Answer
The inverse matrix of the provided matrix is ${{A}^{-1}}=\left[ \begin{matrix}
1 & 0 & 1 \\
1 & 1 & 2 \\
3 & 2 & 6 \\
\end{matrix} \right]$.
Work Step by Step
Consider the given matrix $ A=\left[ \begin{matrix}
2 & 2 & -1 \\
0 & 3 & -1 \\
-1 & -2 & 1 \\
\end{matrix} \right]$.
Compute matrix in the form of:
$\left[ \left. A \right|I \right]$
The augment matrix with identity matrix is:
$\left[ \left. A \right|I \right]=\left[ \begin{matrix}
2 & 2 & -1 & 1 & 0 & 0 \\
0 & 3 & -1 & 0 & 1 & 0 \\
-1 & -2 & 1 & 0 & 0 & 1 \\
\end{matrix} \right]$
Now, by using the row operations we will reduce the matrix into row-echelon form for the inverse as below:
$\begin{align}
& {{R}_{3}}\to {{R}_{3}}+\frac{1}{2}\times {{R}_{1}}, \\
& {{R}_{3}}\to {{R}_{3}}+\frac{1}{3}\times {{R}_{2}} \\
\end{align}$
The resulting matrix is:
$\left[ \begin{matrix}
2 & 2 & -1 & 1 & 0 & 0 \\
0 & 3 & -1 & 0 & 1 & 0 \\
0 & 0 & \frac{1}{6} & \frac{1}{2} & \frac{1}{3} & 1 \\
\end{matrix} \right]$
Again, apply the row operations as below:
$\begin{align}
& {{R}_{3}}\to 6\times {{R}_{3}}, \\
& {{R}_{2}}\to {{R}_{2}}+1\times {{R}_{3}}, \\
& {{R}_{1}}\to {{R}_{1}}+1\times {{R}_{2}}, \\
& {{R}_{2}}\to \frac{1}{3}\times {{R}_{2}}, \\
& {{R}_{1}}\to {{R}_{1}}-2\times {{R}_{2}}, \\
& {{R}_{1}}\to \frac{1}{2}\times {{R}_{1}} \\
\end{align}$
The resulting matrix is:
$\begin{align}
& \left[ \left.
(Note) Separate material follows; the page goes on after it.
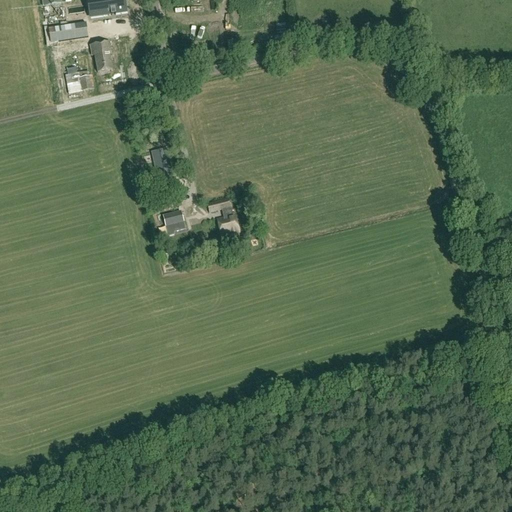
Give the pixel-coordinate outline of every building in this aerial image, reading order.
[(125,13),(123,0),(102,0),(103,1),(96,2),(98,17),(125,13)] [(52,18),(60,17),(58,2),(50,3),(52,18)] [(88,38),(86,23),(48,29),(50,44),(88,38)] [(73,42),(59,43),(60,56),(67,56),(67,49),(73,49),(73,42)] [(92,57),(95,57),(98,73),(113,71),(109,53),(112,53),(109,42),(90,46),(92,57)] [(68,95),(84,92),(94,90),(93,77),(80,79),(79,74),(65,76),(68,95)] [(152,171),(159,197),(173,193),(167,167),(152,171)] [(230,199),(207,205),(209,213),(221,210),(222,212),(227,211),(228,217),(217,220),(221,237),(230,235),(231,240),(239,238),(238,233),(239,233),(235,215),(234,215),(230,199)] [(163,217),(168,237),(174,235),(173,233),(185,230),(181,213),(163,217)]
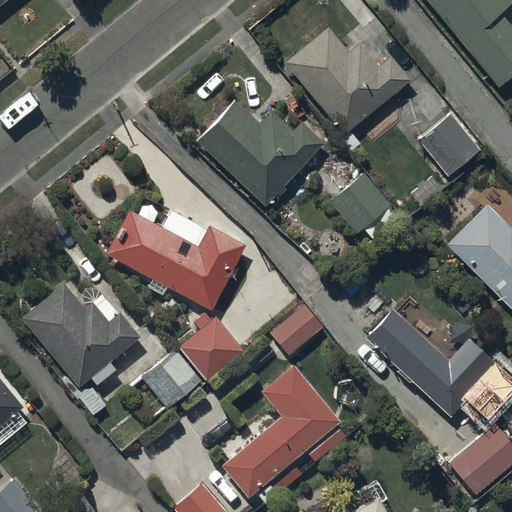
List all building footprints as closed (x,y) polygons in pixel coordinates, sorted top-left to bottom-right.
[(421,0),(494,88),(511,73),(511,30),(497,12),(510,0),(421,0)] [(279,61),(349,151),(359,143),(346,127),(407,80),(388,56),(374,67),(356,44),(346,52),(325,25),(279,61)] [(231,98),(192,139),(262,205),(274,192),(276,194),(283,187),(280,185),(320,142),(298,122),(290,130),(268,110),(257,122),(231,98)] [(421,133),(415,138),(445,176),(478,149),(448,111),(428,127),(430,130),(422,136),(421,133)] [(388,204),(361,171),(325,200),(353,234),(361,228),(374,244),(400,223),(386,205),(388,204)] [(432,171),(405,193),(417,207),(443,184),(432,171)] [(483,203),(442,244),(508,309),(511,304),(511,222),(507,227),(483,203)] [(207,309),(240,243),(204,226),(195,245),(125,210),(102,254),(150,278),(145,287),(159,294),(163,287),(207,309)] [(61,281),(19,315),(77,386),(89,377),(94,383),(113,367),(107,360),(136,337),(116,312),(105,320),(89,300),(81,306),(61,281)] [(286,355),(320,324),(301,303),(267,333),(286,355)] [(389,306),(361,337),(396,369),(394,371),(406,382),(407,380),(447,416),(495,364),(465,337),(445,358),(412,328),(414,326),(399,312),(398,314),(389,306)] [(203,380),(241,350),(213,316),(210,318),(205,311),(192,321),(197,328),(137,376),(163,407),(200,377),(203,380)] [(244,497),(336,419),(289,364),(257,391),(278,415),(270,422),(264,414),(217,454),(222,460),(217,465),(244,497)] [(0,423),(22,405),(0,378),(0,423)] [(511,444),(493,422),(445,461),(472,493),(511,460),(511,444)] [(12,479),(0,488),(0,511),(34,511),(38,510),(12,479)] [(227,511),(200,480),(171,505),(176,511),(227,511)] [(382,511),(375,498),(351,511),(382,511)]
A \right|I \right]=\left[ \begin{matrix}
1 & 0 & 0 & 1 & 0 & 1 \\
0 & 1 & 0 & 1 & 1 & 2 \\
0 & 0 & 1 & 3 & 2 & 6 \\
\end{matrix} \right] \\
& =\left[ \left. I \right|B \right]
\end{align}$
Where ${{A}^{-1}}=\left[ B \right]$
Therefore, the inverse of the matrix is:
${{A}^{-1}}=\left[ \begin{matrix}
1 & 0 & 1 \\
1 & 1 & 2 \\
3 & 2 & 6 \\
\end{matrix} \right]$
Now, check the result for
$ A{{A}^{-1}}={{I}_{3}}$ And ${{A}^{-1}}A={{I}_{3}}$
Here, $ A=\left[ \begin{matrix}
2 & 2 & -1 \\
0 & 3 & -1 \\
-1 & -2 & 1 \\
\end{matrix} \right]$
So, $\begin{align}
& A{{A}^{-1}}=\left[ \begin{matrix}
2 & 2 & -1 \\
0 & 3 & -1 \\
-1 & -2 & 1 \\
\end{matrix} \right]\left[ \begin{matrix}
1 & 0 & 1 \\
1 & 1 & 2 \\
3 & 2 & 6 \\
\end{matrix} \right] \\
& A{{A}^{-1}}=\left[ \begin{matrix}
2+2+\left( -3 \right) & 0+2+\left( -2 \right) & 2+4+\left( -6 \right) \\
0+3+\left( -3 \right) & 0+3+\left( -2 \right) & 0+6+\left( -6 \right) \\
\left( -1 \right)+\left( -2 \right)+3 & 0+\left( -2 \right)+2 & \left( -1 \right)+\left( -4 \right)+6 \\
\end{matrix} \right] \\
& =\left[ \begin{matrix}
1 & 0 & 0 \\
0 & 1 & 0 \\
1 & 0 & 1 \\
\end{matrix} \right] \\
& A{{A}^{-1}}={{I}_{3}}
\end{align}$
And, $\begin{align}
& {{A}^{-1}}A=\left[ \begin{matrix}
1 & 0 & 1 \\
1 & 1 & 2 \\
3 & 2 & 6 \\
\end{matrix} \right]\left[ \begin{matrix}
2 & 2 & -1 \\
0 & 3 & -1 \\
-1 & -2 & 1 \\
\end{matrix} \right] \\
& =\left[ \begin{matrix}
2+0+1 & 2+0+\left( -2 \right) & \left( -1 \right)+0+1 \\
2+0+\left( -2 \right) & 2+3+\left( -4 \right) & \left( -1 \right)+\left( -1 \right)+2 \\
6+0+\left( -6 \right) & 6+6+\left( -12 \right) & \left( -3 \right)+\left( -2 \right)+6 \\
\end{matrix} \right] \\
& =\left[ \begin{matrix}
1 & 0 & 0 \\
0 & 1 & 0 \\
0 & 0 & 1 \\
\end{matrix} \right] \\
& {{A}^{-1}}A={{I}_{3}}
\end{align}$
Thus, $ A{{A}^{-1}}={{I}_{3}}$ and ${{A}^{-1}}A={{I}_{_{3}}}$.